▶ **Problem description**
Would you please output, word for word, the span of the listing below that opens on the line containing "клипсы для стягивания" and closes on the line containing "выручит обычная скрепка."? Include both ends and nothing more.

[Opening Study material section]

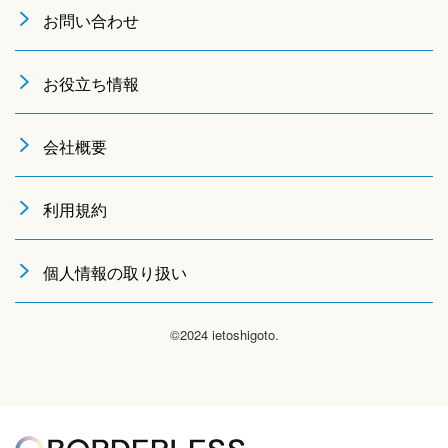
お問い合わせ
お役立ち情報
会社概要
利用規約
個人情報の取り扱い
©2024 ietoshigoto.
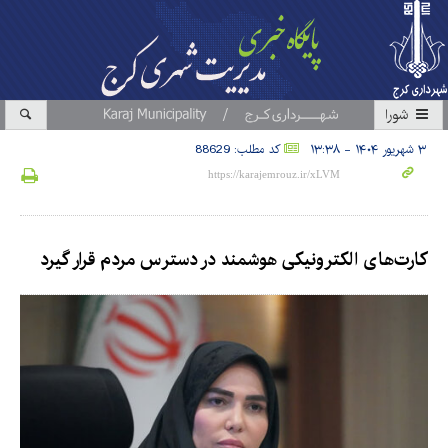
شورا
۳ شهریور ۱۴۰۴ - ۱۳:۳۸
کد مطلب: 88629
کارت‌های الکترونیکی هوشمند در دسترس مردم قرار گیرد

[Closing Study material section]
[Opening Study material section]

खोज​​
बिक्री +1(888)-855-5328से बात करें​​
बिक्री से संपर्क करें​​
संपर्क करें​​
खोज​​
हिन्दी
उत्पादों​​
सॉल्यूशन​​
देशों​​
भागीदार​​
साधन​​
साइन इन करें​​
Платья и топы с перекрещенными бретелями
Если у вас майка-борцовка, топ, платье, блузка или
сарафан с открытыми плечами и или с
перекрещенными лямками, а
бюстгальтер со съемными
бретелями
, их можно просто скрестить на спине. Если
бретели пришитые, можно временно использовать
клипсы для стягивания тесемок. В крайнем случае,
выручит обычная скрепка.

[Closing Study material section]

▶ **Expected answer**
клипсы для стягивания тесемок. В крайнем случае,
выручит обычная скрепка.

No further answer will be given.